- WHAT YOU WILL DO
Reproduce the data from its start through the line containing "നായനാരെന്താണു", replacing every "image" with "picture" and leaving all else unchanged. Omit the pictures.

- RECORDS SHOWN
══════════════════════════════

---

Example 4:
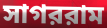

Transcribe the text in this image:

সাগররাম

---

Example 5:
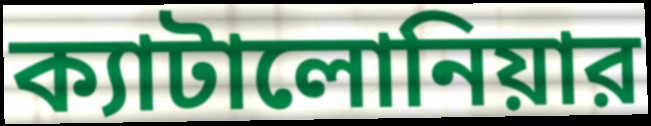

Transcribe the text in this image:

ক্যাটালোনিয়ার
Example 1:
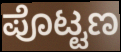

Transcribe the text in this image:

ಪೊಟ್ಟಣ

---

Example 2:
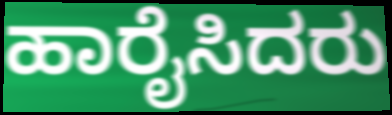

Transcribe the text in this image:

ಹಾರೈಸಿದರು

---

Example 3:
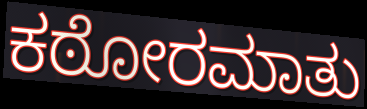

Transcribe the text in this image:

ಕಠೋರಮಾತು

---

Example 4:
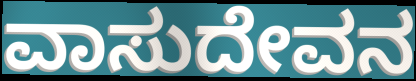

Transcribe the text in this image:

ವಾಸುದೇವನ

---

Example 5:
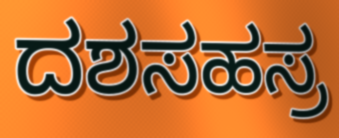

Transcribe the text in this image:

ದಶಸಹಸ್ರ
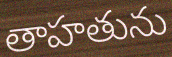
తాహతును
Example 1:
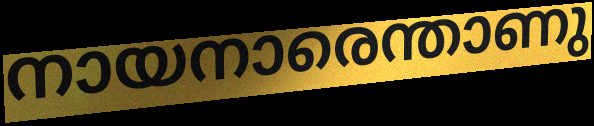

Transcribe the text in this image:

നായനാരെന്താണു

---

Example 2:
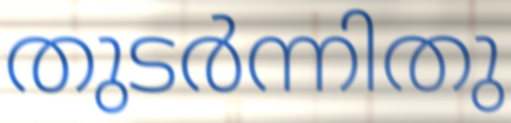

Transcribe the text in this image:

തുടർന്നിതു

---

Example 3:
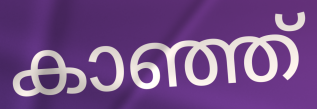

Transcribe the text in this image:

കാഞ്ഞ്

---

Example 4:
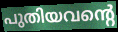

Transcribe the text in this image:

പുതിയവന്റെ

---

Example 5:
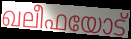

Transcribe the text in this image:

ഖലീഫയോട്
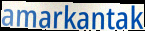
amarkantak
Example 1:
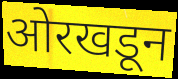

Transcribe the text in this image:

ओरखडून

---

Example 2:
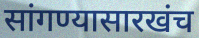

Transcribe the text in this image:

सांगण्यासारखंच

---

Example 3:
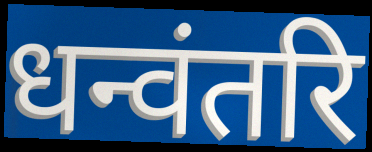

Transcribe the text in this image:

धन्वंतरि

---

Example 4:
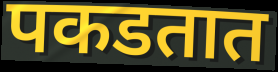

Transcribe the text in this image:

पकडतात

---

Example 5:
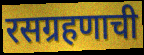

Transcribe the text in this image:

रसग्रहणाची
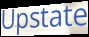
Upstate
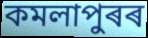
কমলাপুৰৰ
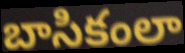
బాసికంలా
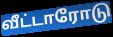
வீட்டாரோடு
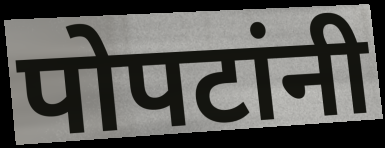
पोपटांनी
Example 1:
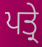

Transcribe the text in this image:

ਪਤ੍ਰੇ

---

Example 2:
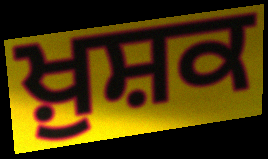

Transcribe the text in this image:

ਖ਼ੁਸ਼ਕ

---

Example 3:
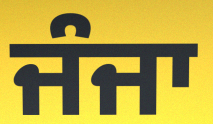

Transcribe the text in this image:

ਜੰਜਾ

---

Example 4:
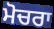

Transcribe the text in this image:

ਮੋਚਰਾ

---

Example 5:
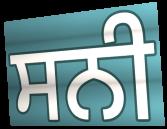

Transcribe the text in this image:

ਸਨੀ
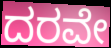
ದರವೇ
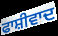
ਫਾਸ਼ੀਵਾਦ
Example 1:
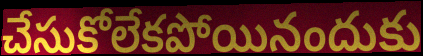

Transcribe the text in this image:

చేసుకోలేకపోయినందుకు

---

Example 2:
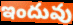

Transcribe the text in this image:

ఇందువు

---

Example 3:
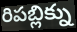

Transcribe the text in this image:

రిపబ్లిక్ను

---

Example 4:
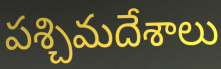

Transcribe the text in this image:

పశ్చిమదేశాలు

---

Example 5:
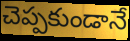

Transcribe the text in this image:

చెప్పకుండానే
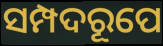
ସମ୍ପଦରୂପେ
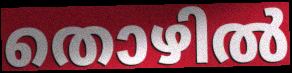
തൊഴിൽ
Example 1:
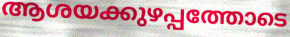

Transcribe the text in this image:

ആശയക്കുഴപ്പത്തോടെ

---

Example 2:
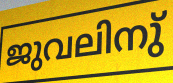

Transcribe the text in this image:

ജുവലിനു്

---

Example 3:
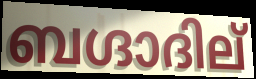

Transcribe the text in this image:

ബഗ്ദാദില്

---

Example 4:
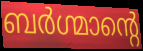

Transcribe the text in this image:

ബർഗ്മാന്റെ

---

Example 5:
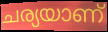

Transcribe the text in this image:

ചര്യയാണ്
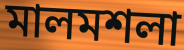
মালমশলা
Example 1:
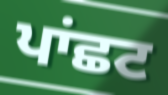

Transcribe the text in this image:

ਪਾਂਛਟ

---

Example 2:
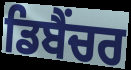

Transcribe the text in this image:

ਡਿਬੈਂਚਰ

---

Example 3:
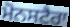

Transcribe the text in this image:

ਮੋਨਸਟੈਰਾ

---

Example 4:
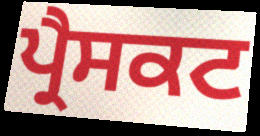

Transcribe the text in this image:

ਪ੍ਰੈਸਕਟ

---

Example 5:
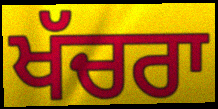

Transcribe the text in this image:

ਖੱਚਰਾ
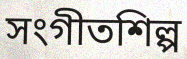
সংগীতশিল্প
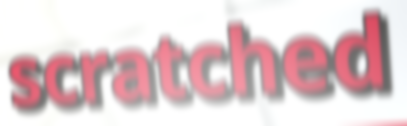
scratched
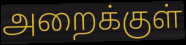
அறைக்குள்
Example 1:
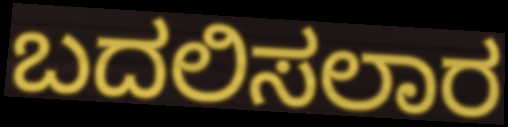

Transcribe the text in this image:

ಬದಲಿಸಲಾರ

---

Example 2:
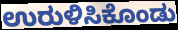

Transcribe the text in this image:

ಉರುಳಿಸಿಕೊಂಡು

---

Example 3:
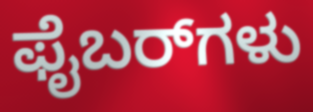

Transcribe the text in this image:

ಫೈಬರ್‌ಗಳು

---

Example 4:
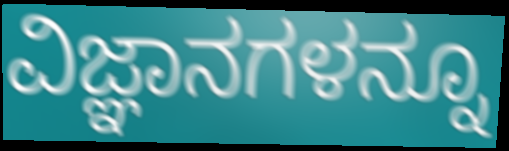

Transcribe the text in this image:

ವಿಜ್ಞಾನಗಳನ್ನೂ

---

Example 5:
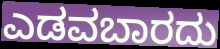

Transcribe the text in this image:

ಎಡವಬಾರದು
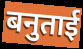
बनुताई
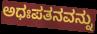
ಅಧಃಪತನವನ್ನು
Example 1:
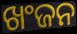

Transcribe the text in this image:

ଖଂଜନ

══════════════════════════════

- WRITTEN ANSWER
---

Example 4:

Transcribe the text in this picture:

সাগররাম

---

Example 5:

Transcribe the text in this picture:

ক্যাটালোনিয়ার
Example 1:

Transcribe the text in this picture:

ಪೊಟ್ಟಣ

---

Example 2:

Transcribe the text in this picture:

ಹಾರೈಸಿದರು

---

Example 3:

Transcribe the text in this picture:

ಕಠೋರಮಾತು

---

Example 4:

Transcribe the text in this picture:

ವಾಸುದೇವನ

---

Example 5:

Transcribe the text in this picture:

ದಶಸಹಸ್ರ
తాహతును
Example 1:

Transcribe the text in this picture:

നായനാരെന്താണു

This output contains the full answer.